Je me souviens d’un article atroce que j’avais lu il y a quelques années, dans la rubrique faits divers d’un journal à forte audience, et qui avait suscité en moi un terrible sentiment d’horreur et de révolte. Un grand couturier américain, se plaignant de ne pas trouver de mannequins assez maigres pour correspondre à sa nouvelle ligne printemps-été, eut l’idée aussi imbécile que cruelle de recruter directement ses modèles… parmi les anorexiques internées dans les services psychiatriques de différents grands hôpitaux !

 

Déjà auparavant, l’opinion publique n’en pouvait plus de voir ces squelettes sur pattes devenir la norme à laquelle toute femme digne de ce nom devait se conformer, causant par la même occasion une épidémie massive de désordres psychologiques et alimentaires au sein des populations féminines, tous âges confondus, mais en plus, désormais ce serait la maladie elle-même qui deviendrait littéralement le moule dans lequel le Femme doit se fondre !

 

Sans compter le fait qu’il est quasiment impossible de rester décharnée de la sorte sans s’écouler aussi bien à cause de la malnutrition que de l’épuisement inhérent à ce genre de régime, et que pour pallier à cette "baisse d’énergie", plus d’un top-model use et abuse de la cocaïne, autre #Mode suivie par quelques naïves qui n’hésitent pas à se poudrer à leur tour abondamment le nez, toujours dans le but de ressembler aux brindilles des podiums !

 

Qu’un mannequin se doit d’être svelte, mince, élancé, ça, je peux à la rigueur le comprendre, mais là où je ne suis plus du tout, c’est sur la façon dont on peut voir de la beauté et de l’élégance chez des #Femmes qui ressemblent à l’Oscar des salles de biologie ! Comme dit mon toubib, "Ce sont des médailles destinées à les féliciter de leur courage qu’on a adressées aux rescapés de Buchenwald, pas des prix de beauté !". Dans le même ordre d’idée, ma psy me dit qu’inconsciemment, les critères universels de beauté, ceux qui sont inscrits dans notre patrimoine génétique, sont la jeunesse, la vigueur et la santé.
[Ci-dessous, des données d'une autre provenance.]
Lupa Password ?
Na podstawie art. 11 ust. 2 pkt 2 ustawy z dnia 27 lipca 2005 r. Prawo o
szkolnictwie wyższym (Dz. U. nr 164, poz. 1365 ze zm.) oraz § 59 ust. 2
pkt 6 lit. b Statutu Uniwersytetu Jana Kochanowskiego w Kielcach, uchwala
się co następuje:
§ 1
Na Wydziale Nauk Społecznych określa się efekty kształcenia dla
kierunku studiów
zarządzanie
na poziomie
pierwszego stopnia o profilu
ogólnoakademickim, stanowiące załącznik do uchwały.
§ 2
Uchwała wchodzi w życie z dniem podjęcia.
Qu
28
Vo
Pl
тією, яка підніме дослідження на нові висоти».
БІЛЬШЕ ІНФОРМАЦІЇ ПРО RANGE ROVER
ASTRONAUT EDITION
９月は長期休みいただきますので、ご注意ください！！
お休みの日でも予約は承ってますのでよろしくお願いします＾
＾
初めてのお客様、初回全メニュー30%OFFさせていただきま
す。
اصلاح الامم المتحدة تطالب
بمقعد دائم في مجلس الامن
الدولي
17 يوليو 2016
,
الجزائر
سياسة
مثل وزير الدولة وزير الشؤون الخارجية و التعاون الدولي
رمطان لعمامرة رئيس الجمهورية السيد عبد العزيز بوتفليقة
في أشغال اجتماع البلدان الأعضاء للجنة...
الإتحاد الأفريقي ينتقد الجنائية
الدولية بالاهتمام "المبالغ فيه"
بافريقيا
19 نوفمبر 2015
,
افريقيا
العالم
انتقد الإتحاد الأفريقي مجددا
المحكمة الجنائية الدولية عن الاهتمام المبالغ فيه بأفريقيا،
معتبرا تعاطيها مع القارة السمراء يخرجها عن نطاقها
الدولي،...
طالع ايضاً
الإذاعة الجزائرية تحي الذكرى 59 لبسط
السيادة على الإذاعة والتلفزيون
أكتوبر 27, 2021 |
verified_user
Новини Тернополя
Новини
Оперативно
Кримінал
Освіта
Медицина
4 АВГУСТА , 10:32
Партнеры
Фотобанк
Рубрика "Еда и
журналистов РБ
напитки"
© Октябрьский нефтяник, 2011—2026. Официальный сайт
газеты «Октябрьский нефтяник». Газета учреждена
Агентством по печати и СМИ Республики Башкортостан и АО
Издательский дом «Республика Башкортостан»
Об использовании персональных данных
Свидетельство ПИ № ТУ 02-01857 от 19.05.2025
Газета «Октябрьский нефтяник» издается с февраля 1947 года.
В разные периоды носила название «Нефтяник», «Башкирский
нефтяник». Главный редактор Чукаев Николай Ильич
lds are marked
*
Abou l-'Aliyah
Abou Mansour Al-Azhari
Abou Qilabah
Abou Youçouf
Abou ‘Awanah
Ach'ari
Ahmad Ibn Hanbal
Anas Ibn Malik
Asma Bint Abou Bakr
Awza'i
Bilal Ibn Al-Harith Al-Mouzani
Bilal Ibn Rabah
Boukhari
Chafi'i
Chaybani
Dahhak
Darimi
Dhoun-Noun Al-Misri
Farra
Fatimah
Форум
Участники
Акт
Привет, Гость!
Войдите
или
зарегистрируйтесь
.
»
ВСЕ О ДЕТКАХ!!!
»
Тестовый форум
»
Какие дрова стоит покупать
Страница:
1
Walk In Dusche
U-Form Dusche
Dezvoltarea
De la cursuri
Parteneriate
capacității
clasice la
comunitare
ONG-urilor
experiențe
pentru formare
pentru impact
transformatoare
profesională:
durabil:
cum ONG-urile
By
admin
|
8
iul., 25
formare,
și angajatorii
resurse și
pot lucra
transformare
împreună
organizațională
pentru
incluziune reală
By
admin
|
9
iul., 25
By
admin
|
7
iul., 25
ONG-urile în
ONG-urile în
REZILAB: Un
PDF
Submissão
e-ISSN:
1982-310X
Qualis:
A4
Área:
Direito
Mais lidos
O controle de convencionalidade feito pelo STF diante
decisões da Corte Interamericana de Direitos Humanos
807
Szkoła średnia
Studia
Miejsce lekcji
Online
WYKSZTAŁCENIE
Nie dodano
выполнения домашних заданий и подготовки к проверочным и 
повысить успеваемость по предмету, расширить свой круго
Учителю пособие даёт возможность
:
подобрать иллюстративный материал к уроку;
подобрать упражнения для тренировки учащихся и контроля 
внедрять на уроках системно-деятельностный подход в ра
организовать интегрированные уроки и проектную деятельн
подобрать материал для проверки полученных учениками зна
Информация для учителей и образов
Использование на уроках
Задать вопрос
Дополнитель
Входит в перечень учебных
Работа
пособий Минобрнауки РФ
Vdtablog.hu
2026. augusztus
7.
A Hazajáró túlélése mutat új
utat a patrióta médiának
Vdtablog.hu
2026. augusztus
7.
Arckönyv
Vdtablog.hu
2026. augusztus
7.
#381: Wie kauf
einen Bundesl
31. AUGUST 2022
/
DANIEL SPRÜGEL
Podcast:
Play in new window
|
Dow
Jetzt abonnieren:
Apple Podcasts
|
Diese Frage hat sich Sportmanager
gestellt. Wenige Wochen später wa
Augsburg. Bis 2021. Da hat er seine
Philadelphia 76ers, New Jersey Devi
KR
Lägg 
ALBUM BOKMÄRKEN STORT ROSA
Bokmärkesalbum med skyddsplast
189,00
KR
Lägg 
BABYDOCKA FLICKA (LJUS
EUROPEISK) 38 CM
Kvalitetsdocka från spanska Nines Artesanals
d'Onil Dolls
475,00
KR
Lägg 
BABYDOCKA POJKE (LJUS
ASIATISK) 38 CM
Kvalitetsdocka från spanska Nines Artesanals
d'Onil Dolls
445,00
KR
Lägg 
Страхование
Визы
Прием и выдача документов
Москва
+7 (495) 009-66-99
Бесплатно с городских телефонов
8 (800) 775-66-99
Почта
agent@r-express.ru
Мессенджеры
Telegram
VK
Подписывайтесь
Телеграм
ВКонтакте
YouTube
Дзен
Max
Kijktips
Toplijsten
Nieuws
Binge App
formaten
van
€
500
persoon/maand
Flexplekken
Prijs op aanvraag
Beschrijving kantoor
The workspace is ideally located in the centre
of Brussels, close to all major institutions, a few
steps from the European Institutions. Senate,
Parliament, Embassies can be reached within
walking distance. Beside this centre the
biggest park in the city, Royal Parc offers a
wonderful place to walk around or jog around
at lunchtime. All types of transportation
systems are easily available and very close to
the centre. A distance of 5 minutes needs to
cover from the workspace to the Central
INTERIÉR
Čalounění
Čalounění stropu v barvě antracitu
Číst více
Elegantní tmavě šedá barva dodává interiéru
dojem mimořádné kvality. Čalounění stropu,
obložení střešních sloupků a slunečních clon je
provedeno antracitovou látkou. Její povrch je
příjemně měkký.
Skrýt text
Difficile de penser d’une ombre cernée de 35 kilos qu’elle est jeune, saine et pleine d’entrain… et encore plus ardu d’admettre le folie furieuse qui semble avoir frappé l’industrie de la mode.

 

C’était il y a plusieurs années, j’ai perdu cette histoire de vue, mais je sais que certains esprits faibles continuent de suivre béatement ces préceptes draconiens à en être mortels. Récemment, un de mes amis m’a sorti qu’une femme, "au-delà de 60 kilos, ce n’est plus une femme, mais une dinde". Son épouse est gravement anorexique, et lui, il met tout en œuvre pour continuer à la maintenir dans cet état pour de glauques raisons esthétiques. Et depuis qu’il a prononcé cette odieuse phrase, faute de pouvoir le faire changer, je ne lui parle plus et ne lui reparlerai plus jamais.